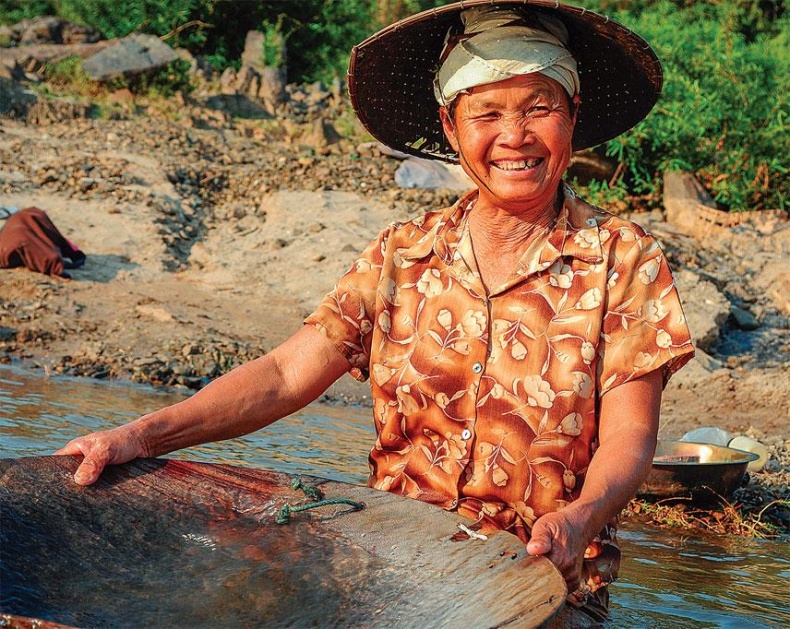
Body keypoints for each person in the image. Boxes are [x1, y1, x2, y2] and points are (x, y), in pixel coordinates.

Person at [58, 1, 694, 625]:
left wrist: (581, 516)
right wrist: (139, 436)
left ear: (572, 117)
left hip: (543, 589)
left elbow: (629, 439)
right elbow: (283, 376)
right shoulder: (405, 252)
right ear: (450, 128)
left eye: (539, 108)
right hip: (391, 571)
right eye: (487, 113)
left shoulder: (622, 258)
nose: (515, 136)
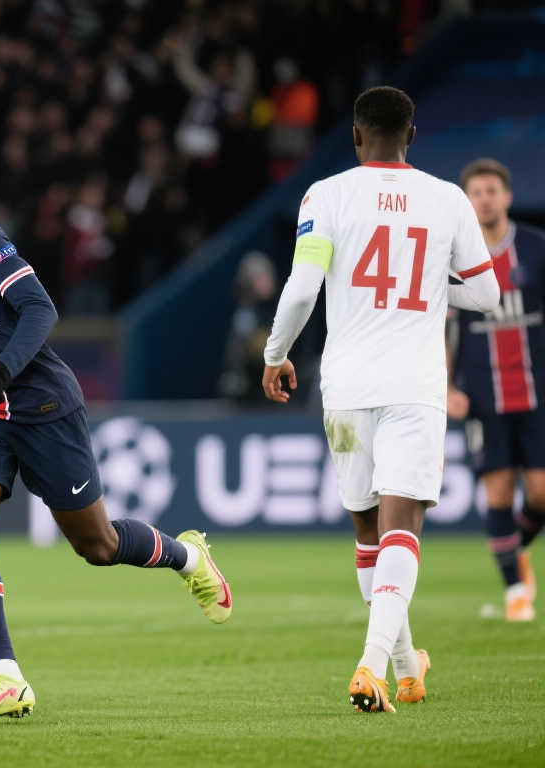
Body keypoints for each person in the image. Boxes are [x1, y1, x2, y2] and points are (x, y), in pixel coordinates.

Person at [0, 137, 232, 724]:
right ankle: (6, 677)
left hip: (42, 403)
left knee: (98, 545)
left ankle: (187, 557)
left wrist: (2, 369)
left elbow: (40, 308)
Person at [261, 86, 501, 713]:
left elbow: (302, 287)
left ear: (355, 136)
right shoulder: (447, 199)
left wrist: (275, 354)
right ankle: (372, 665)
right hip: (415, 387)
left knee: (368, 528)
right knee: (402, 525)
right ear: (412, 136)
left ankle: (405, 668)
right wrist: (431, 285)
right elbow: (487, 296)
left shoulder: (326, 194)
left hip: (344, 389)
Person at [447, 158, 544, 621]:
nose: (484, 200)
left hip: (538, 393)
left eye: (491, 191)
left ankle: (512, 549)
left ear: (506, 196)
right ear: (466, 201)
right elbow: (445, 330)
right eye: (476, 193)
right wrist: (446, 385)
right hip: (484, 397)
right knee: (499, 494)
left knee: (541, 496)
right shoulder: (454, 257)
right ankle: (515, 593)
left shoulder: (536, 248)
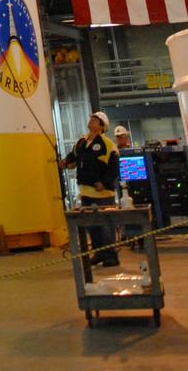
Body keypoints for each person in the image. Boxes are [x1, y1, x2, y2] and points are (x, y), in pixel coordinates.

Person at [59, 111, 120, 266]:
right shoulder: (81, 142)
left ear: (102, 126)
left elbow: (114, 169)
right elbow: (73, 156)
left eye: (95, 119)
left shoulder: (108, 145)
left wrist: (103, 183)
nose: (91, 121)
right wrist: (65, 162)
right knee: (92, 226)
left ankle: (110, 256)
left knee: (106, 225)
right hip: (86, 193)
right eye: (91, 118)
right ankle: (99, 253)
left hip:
########
Without the pictures, give all the records above again exactly.

Body keypoints for each person in the image. Boxes are [x1, y1, x2, y2] and points are (x, y), in pixel coordinates.

Person at [58, 1, 694, 625]:
left wrist: (581, 516)
right wrist: (139, 436)
left ear: (572, 117)
left hip: (543, 589)
left elbow: (629, 439)
right elbow: (283, 376)
right shoulder: (405, 252)
right ear: (450, 128)
left eye: (539, 108)
right hip: (391, 571)
right eye: (487, 113)
left shoulder: (622, 258)
nose: (515, 136)
Body keypoints for each person in the image. Boxes are [x1, y1, x2, y2] and points are (x, y), in pixel coordinates.

Person at [0, 137, 232, 724]:
right ankle: (6, 677)
left hip: (42, 403)
left knee: (98, 545)
left ankle: (187, 557)
left wrist: (2, 369)
left elbow: (40, 308)
Person at [261, 86, 501, 713]:
left elbow: (302, 287)
left ear: (355, 136)
right shoulder: (447, 199)
left wrist: (275, 354)
right ankle: (372, 665)
right hip: (415, 387)
left knee: (368, 528)
right knee: (402, 525)
right ear: (412, 136)
left ankle: (405, 668)
right wrist: (431, 285)
right elbow: (487, 296)
left shoulder: (326, 194)
left hip: (344, 389)
Person at [447, 158, 544, 621]:
nose: (484, 200)
left hip: (538, 393)
left eye: (491, 191)
left ankle: (512, 549)
left ear: (506, 196)
right ear: (466, 201)
right elbow: (445, 330)
right eye: (476, 193)
right wrist: (446, 385)
right hip: (484, 397)
right knee: (499, 494)
left knee: (541, 496)
right shoulder: (454, 257)
right ankle: (515, 593)
left shoulder: (536, 248)
Body keypoints for each person in the image. Boxes are [x1, y1, x2, y2] and points are (x, y), in pixel coordinates.

Person at [59, 111, 120, 266]:
right shoulder: (81, 142)
left ear: (102, 126)
left elbow: (114, 169)
right elbow: (73, 156)
left eye: (95, 119)
left shoulder: (108, 145)
left wrist: (103, 183)
nose: (91, 121)
right wrist: (65, 162)
right knee: (92, 226)
left ankle: (110, 256)
left knee: (106, 225)
right hip: (86, 193)
right eye: (91, 118)
right ankle: (99, 253)
left hip:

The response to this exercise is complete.